DIRECTIONS FOR THIS TASK:
Nothing more is wanted than an exact repeat of the data below.

MATERIAL FOR THIS EXERCISE:
=====

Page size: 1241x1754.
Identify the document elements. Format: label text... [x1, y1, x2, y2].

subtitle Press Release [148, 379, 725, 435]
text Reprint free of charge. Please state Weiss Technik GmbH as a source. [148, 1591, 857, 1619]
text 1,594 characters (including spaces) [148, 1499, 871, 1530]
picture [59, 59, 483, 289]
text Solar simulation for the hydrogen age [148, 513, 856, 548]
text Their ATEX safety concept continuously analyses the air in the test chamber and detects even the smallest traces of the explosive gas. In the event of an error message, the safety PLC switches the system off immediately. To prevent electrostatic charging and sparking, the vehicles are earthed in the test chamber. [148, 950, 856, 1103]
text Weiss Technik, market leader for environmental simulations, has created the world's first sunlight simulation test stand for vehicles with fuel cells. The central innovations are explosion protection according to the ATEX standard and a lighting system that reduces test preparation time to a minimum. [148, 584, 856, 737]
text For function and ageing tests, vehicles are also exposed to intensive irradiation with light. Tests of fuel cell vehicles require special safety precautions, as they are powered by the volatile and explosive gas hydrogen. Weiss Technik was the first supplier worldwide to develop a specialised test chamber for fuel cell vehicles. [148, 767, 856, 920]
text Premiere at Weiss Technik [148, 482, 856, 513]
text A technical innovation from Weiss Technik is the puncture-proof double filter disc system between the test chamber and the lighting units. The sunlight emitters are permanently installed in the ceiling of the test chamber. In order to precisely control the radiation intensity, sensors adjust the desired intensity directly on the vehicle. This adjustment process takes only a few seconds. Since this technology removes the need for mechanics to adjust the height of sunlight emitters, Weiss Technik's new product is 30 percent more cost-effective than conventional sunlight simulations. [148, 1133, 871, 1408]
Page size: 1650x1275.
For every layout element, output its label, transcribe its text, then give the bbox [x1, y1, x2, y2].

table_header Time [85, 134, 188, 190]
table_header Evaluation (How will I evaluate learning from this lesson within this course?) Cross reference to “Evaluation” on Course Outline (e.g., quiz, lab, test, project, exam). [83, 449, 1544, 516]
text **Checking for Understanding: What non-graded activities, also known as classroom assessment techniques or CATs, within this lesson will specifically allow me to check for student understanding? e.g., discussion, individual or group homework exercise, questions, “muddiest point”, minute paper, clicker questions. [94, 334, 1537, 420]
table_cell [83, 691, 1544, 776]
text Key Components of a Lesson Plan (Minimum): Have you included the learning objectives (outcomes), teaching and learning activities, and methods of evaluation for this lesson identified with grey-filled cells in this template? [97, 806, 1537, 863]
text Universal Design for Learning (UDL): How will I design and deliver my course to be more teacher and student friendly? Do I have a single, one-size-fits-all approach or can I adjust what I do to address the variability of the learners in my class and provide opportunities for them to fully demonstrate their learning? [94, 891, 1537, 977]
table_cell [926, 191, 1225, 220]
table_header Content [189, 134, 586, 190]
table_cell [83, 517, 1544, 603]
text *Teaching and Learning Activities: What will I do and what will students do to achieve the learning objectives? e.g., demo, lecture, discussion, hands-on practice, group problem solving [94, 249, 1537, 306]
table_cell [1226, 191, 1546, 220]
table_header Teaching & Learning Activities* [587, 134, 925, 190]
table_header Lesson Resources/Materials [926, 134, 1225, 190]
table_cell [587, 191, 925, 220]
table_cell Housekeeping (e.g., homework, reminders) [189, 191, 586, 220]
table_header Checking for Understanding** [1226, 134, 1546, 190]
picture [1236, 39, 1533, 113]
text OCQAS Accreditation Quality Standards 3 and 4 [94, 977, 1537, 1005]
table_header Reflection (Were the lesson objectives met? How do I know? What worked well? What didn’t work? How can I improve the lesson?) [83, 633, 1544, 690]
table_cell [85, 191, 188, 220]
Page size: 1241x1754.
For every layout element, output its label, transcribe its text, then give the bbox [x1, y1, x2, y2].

=====

OUTPUT FOR THIS EXERCISE:
Page size: 1241x1754.
Identify the document elements. Format: label text... [x1, y1, x2, y2].

subtitle Press Release [148, 379, 725, 435]
text Reprint free of charge. Please state Weiss Technik GmbH as a source. [148, 1591, 857, 1619]
text 1,594 characters (including spaces) [148, 1499, 871, 1530]
picture [59, 59, 483, 289]
text Solar simulation for the hydrogen age [148, 513, 856, 548]
text Their ATEX safety concept continuously analyses the air in the test chamber and detects even the smallest traces of the explosive gas. In the event of an error message, the safety PLC switches the system off immediately. To prevent electrostatic charging and sparking, the vehicles are earthed in the test chamber. [148, 950, 856, 1103]
text Weiss Technik, market leader for environmental simulations, has created the world's first sunlight simulation test stand for vehicles with fuel cells. The central innovations are explosion protection according to the ATEX standard and a lighting system that reduces test preparation time to a minimum. [148, 584, 856, 737]
text For function and ageing tests, vehicles are also exposed to intensive irradiation with light. Tests of fuel cell vehicles require special safety precautions, as they are powered by the volatile and explosive gas hydrogen. Weiss Technik was the first supplier worldwide to develop a specialised test chamber for fuel cell vehicles. [148, 767, 856, 920]
text Premiere at Weiss Technik [148, 482, 856, 513]
text A technical innovation from Weiss Technik is the puncture-proof double filter disc system between the test chamber and the lighting units. The sunlight emitters are permanently installed in the ceiling of the test chamber. In order to precisely control the radiation intensity, sensors adjust the desired intensity directly on the vehicle. This adjustment process takes only a few seconds. Since this technology removes the need for mechanics to adjust the height of sunlight emitters, Weiss Technik's new product is 30 percent more cost-effective than conventional sunlight simulations. [148, 1133, 871, 1408]
Page size: 1650x1275.
For every layout element, output its label, transcribe its text, then give the bbox [x1, y1, x2, y2].

table_header Time [85, 134, 188, 190]
table_header Evaluation (How will I evaluate learning from this lesson within this course?) Cross reference to “Evaluation” on Course Outline (e.g., quiz, lab, test, project, exam). [83, 449, 1544, 516]
text **Checking for Understanding: What non-graded activities, also known as classroom assessment techniques or CATs, within this lesson will specifically allow me to check for student understanding? e.g., discussion, individual or group homework exercise, questions, “muddiest point”, minute paper, clicker questions. [94, 334, 1537, 420]
table_cell [83, 691, 1544, 776]
text Key Components of a Lesson Plan (Minimum): Have you included the learning objectives (outcomes), teaching and learning activities, and methods of evaluation for this lesson identified with grey-filled cells in this template? [97, 806, 1537, 863]
text Universal Design for Learning (UDL): How will I design and deliver my course to be more teacher and student friendly? Do I have a single, one-size-fits-all approach or can I adjust what I do to address the variability of the learners in my class and provide opportunities for them to fully demonstrate their learning? [94, 891, 1537, 977]
table_cell [926, 191, 1225, 220]
table_header Content [189, 134, 586, 190]
table_cell [83, 517, 1544, 603]
text *Teaching and Learning Activities: What will I do and what will students do to achieve the learning objectives? e.g., demo, lecture, discussion, hands-on practice, group problem solving [94, 249, 1537, 306]
table_cell [1226, 191, 1546, 220]
table_header Teaching & Learning Activities* [587, 134, 925, 190]
table_header Lesson Resources/Materials [926, 134, 1225, 190]
table_cell [587, 191, 925, 220]
table_cell Housekeeping (e.g., homework, reminders) [189, 191, 586, 220]
table_header Checking for Understanding** [1226, 134, 1546, 190]
picture [1236, 39, 1533, 113]
text OCQAS Accreditation Quality Standards 3 and 4 [94, 977, 1537, 1005]
table_header Reflection (Were the lesson objectives met? How do I know? What worked well? What didn’t work? How can I improve the lesson?) [83, 633, 1544, 690]
table_cell [85, 191, 188, 220]
Page size: 1241x1754.
For every layout element, output its label, transcribe its text, then give the bbox [x1, y1, x2, y2].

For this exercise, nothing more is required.